Il réduit peu à peu son activité de journaliste et chroniqueur pour écrire plusieurs textes dramatiques (Madame de Clèves, 1980) et publier les apophtegmes qu’il extrait de ses carnets (Court traité d’innocence, 1951-1976 ; Le matin de l’éternité, 1977-1983).
Au milieu des années 1980, il connaît une grave dépression pendant laquelle il rédige les notes à partir desquelles il construira ses futurs recueils de poèmes et aphorismes (Psaumes de la nuit et de l’aurore, 1996 ; Passage par l’abîme, 1998). En 1992, après le décès de son épouse, militante de la protection animale, il publie sous la double signature d’Hélène et Jean Bastaire de nombreux essais théologiques affirmant le lien de charité qui unit la création et les créatures (Pour une écologie chrétienne, 2004 ; La terre de gloire : essai d’écologie parousiaque, 2010 ; Apologie des noces, 2011).

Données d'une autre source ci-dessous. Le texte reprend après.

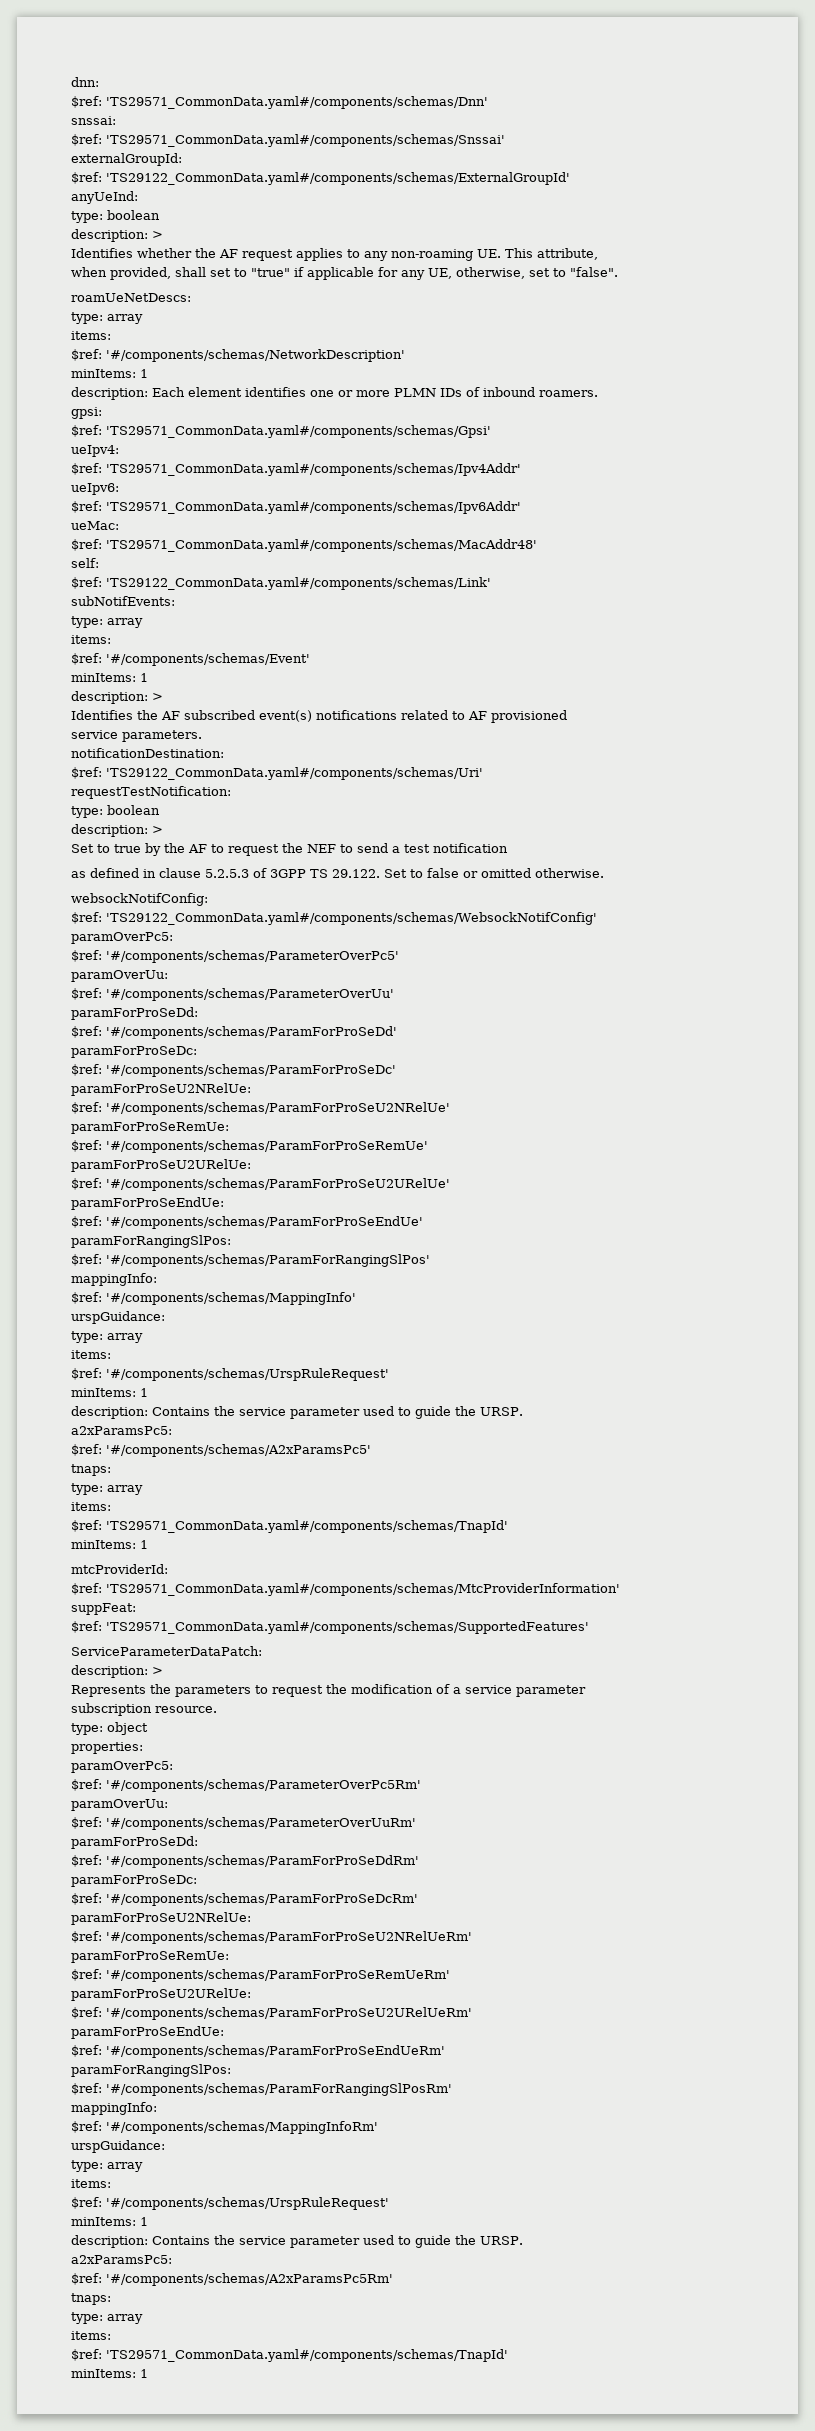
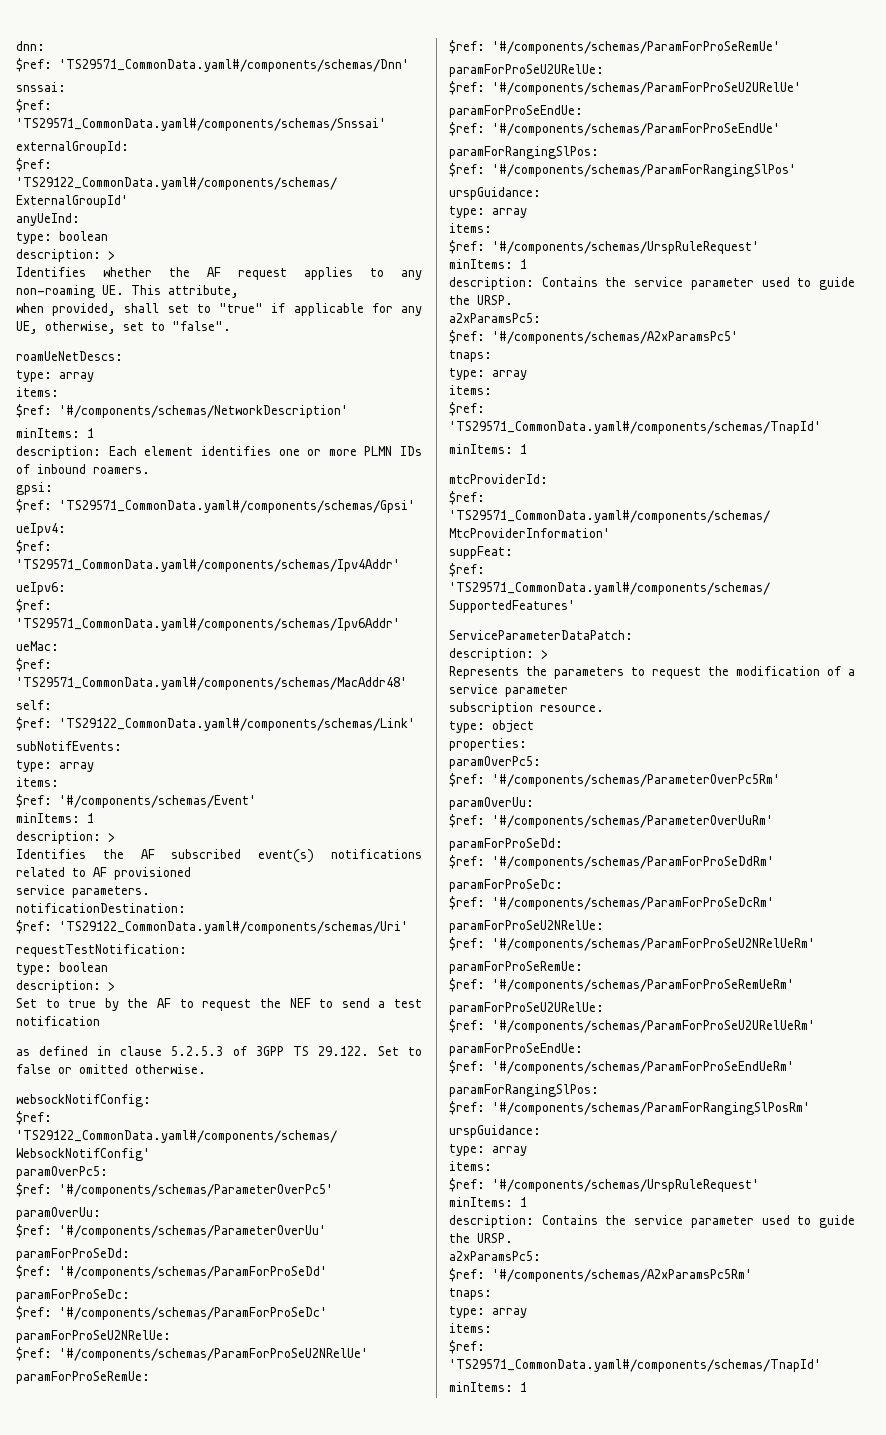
[71,1273,157,1286] [71,1292,356,1305] // mappingInfo: // $ref: '#/components/schemas/MappingInfo' -> (796, 170) none
[71,2102,157,2115] [71,2121,378,2134] // mappingInfo: // $ref: '#/components/schemas/MappingInfoRm' -> (810, 1108) none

"En toutes choses, croire au printemps"
D’Alain-Fournier et de Péguy, des exégèses bibliques de Claudel, de l’étude des Pères de l’Eglise et des poètes chrétiens du XVIIe siècle, Jean Bastaire a extrait la matière d’une œuvre multiple, cohérente par ses thèmes : la fidélité, la chair, la résurrection. Il est l’auteur sensible d’un chant pascal célébrant le salut de toutes choses.
Ses archives, riche de nombreuses correspondances (R. Bresson, A. Cuny, J.-M. Domenach, H. de Lubac, …) sont conservées, avec la collection de littérature populaire donnée en 2008, à la bibliothèque universitaire de Clermont-Ferrand.